[Start of Attachment]

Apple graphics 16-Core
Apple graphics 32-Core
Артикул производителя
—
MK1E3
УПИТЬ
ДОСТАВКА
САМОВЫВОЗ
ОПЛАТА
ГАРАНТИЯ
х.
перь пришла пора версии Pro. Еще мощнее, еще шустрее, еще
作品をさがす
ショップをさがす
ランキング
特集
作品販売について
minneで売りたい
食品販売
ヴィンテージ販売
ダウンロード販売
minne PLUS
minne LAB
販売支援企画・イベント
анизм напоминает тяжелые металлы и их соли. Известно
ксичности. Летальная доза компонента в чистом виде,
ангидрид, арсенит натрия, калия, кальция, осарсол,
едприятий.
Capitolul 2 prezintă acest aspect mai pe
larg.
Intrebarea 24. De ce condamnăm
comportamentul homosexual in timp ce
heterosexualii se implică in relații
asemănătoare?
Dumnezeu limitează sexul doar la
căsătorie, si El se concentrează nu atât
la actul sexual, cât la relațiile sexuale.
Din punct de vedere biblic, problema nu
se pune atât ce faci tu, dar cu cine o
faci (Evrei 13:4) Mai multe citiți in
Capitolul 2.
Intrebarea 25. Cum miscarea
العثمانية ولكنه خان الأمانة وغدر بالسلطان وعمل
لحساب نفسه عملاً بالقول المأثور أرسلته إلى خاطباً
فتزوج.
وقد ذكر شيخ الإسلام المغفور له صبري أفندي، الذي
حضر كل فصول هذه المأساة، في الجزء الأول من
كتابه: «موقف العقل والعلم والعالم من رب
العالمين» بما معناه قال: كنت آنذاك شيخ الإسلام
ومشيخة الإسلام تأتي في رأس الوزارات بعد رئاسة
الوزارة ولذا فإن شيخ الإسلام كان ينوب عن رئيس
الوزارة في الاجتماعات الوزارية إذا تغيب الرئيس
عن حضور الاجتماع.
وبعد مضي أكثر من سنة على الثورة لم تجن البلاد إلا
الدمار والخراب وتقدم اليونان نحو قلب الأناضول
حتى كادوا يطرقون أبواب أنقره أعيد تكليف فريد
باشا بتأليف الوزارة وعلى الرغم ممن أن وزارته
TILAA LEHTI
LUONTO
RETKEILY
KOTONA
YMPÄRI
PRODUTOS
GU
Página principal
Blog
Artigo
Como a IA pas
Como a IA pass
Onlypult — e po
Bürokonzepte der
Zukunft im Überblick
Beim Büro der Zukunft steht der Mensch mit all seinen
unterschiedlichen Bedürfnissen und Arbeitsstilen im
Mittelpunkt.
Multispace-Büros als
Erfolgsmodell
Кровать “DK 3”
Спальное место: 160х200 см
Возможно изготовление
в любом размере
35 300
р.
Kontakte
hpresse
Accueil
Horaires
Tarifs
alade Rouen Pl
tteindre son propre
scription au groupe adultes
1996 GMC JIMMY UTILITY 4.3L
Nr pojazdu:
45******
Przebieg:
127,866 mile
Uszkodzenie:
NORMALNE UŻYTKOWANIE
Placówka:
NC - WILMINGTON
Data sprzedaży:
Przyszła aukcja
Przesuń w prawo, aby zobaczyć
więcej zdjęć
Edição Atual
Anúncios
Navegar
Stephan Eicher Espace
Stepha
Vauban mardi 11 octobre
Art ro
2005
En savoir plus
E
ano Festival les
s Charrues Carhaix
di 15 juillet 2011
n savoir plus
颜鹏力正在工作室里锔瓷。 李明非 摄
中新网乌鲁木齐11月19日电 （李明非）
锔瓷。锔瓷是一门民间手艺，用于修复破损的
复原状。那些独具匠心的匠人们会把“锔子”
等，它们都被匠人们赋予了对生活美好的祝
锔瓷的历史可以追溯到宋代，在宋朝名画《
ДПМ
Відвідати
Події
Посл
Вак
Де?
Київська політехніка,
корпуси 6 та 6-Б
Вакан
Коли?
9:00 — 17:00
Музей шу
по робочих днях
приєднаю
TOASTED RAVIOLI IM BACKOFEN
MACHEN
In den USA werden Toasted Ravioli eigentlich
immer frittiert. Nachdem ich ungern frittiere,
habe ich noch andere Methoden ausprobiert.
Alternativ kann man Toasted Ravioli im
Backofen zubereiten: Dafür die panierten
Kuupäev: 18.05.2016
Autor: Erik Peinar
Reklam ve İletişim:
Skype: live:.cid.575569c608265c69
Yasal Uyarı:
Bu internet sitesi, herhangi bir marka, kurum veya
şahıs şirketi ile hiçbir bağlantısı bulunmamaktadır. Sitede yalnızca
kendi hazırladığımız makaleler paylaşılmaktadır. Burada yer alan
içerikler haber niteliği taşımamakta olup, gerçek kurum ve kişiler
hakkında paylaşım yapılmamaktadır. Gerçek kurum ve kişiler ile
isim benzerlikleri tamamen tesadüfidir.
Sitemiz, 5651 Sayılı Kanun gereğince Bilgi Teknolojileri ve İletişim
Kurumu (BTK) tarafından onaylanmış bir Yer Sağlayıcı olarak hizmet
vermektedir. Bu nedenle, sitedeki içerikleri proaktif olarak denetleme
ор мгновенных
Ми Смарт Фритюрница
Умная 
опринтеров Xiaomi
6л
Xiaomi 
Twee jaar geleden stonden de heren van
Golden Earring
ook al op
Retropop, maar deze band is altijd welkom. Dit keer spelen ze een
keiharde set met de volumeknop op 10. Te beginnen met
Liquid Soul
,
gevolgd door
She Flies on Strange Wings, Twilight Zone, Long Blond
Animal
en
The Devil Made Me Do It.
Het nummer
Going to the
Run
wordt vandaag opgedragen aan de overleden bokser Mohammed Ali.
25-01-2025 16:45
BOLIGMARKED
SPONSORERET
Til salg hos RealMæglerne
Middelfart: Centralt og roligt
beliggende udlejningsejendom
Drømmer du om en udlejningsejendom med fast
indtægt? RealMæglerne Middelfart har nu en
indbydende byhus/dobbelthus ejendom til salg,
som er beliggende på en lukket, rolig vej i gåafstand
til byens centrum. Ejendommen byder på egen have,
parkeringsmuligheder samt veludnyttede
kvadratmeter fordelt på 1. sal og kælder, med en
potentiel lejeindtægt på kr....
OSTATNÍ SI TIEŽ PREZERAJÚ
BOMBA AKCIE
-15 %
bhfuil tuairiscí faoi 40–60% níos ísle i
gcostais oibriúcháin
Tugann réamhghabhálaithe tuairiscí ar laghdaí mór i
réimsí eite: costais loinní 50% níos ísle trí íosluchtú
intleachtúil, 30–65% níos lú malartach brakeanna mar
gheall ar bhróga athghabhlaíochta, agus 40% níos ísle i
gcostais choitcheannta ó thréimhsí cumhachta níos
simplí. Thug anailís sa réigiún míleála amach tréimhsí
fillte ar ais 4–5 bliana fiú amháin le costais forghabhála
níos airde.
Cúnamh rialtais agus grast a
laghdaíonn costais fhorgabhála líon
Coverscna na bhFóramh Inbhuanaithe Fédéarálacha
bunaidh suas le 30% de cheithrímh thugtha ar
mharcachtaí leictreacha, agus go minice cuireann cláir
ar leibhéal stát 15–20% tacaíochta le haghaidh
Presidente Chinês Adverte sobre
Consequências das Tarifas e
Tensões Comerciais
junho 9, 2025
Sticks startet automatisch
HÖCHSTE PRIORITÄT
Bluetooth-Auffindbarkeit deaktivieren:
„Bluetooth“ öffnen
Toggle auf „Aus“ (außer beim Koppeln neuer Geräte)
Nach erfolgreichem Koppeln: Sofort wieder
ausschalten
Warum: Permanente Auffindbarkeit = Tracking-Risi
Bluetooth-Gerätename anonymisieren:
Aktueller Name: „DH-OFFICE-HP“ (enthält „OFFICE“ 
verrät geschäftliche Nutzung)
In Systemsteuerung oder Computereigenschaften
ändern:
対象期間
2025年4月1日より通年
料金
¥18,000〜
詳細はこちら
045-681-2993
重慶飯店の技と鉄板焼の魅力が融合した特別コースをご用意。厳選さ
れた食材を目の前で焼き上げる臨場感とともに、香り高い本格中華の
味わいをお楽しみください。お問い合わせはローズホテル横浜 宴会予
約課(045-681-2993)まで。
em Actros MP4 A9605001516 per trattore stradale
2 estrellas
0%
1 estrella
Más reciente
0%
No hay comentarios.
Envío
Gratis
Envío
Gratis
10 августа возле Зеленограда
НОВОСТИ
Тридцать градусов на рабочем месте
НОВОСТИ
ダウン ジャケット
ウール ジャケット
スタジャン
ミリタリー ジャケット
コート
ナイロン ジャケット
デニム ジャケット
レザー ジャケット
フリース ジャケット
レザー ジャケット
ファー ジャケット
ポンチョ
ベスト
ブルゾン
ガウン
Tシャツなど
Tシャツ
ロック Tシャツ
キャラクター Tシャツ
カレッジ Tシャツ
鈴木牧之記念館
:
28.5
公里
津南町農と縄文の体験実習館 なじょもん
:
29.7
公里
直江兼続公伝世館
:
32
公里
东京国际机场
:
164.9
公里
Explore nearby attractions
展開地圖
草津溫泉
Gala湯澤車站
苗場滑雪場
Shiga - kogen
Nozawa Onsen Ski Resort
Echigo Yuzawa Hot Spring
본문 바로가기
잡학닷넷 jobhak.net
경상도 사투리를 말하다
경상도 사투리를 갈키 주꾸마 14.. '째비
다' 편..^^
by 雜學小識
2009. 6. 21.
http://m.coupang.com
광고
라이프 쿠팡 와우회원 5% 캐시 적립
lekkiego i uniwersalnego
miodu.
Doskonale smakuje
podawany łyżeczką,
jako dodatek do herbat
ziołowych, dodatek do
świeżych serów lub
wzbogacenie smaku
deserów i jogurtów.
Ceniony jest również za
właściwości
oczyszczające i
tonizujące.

[End of Attachment]

Your task: Reproduce the lines verbatim, starting with the first line of the records and continuing through the line containing "TILAA LEHTI", with both of those lines included.

The answer:
Apple graphics 16-Core
Apple graphics 32-Core
Артикул производителя
—
MK1E3
УПИТЬ
ДОСТАВКА
САМОВЫВОЗ
ОПЛАТА
ГАРАНТИЯ
х.
перь пришла пора версии Pro. Еще мощнее, еще шустрее, еще
作品をさがす
ショップをさがす
ランキング
特集
作品販売について
minneで売りたい
食品販売
ヴィンテージ販売
ダウンロード販売
minne PLUS
minne LAB
販売支援企画・イベント
анизм напоминает тяжелые металлы и их соли. Известно
ксичности. Летальная доза компонента в чистом виде,
ангидрид, арсенит натрия, калия, кальция, осарсол,
едприятий.
Capitolul 2 prezintă acest aspect mai pe
larg.
Intrebarea 24. De ce condamnăm
comportamentul homosexual in timp ce
heterosexualii se implică in relații
asemănătoare?
Dumnezeu limitează sexul doar la
căsătorie, si El se concentrează nu atât
la actul sexual, cât la relațiile sexuale.
Din punct de vedere biblic, problema nu
se pune atât ce faci tu, dar cu cine o
faci (Evrei 13:4) Mai multe citiți in
Capitolul 2.
Intrebarea 25. Cum miscarea
العثمانية ولكنه خان الأمانة وغدر بالسلطان وعمل
لحساب نفسه عملاً بالقول المأثور أرسلته إلى خاطباً
فتزوج.
وقد ذكر شيخ الإسلام المغفور له صبري أفندي، الذي
حضر كل فصول هذه المأساة، في الجزء الأول من
كتابه: «موقف العقل والعلم والعالم من رب
العالمين» بما معناه قال: كنت آنذاك شيخ الإسلام
ومشيخة الإسلام تأتي في رأس الوزارات بعد رئاسة
الوزارة ولذا فإن شيخ الإسلام كان ينوب عن رئيس
الوزارة في الاجتماعات الوزارية إذا تغيب الرئيس
عن حضور الاجتماع.
وبعد مضي أكثر من سنة على الثورة لم تجن البلاد إلا
الدمار والخراب وتقدم اليونان نحو قلب الأناضول
حتى كادوا يطرقون أبواب أنقره أعيد تكليف فريد
باشا بتأليف الوزارة وعلى الرغم ممن أن وزارته
TILAA LEHTI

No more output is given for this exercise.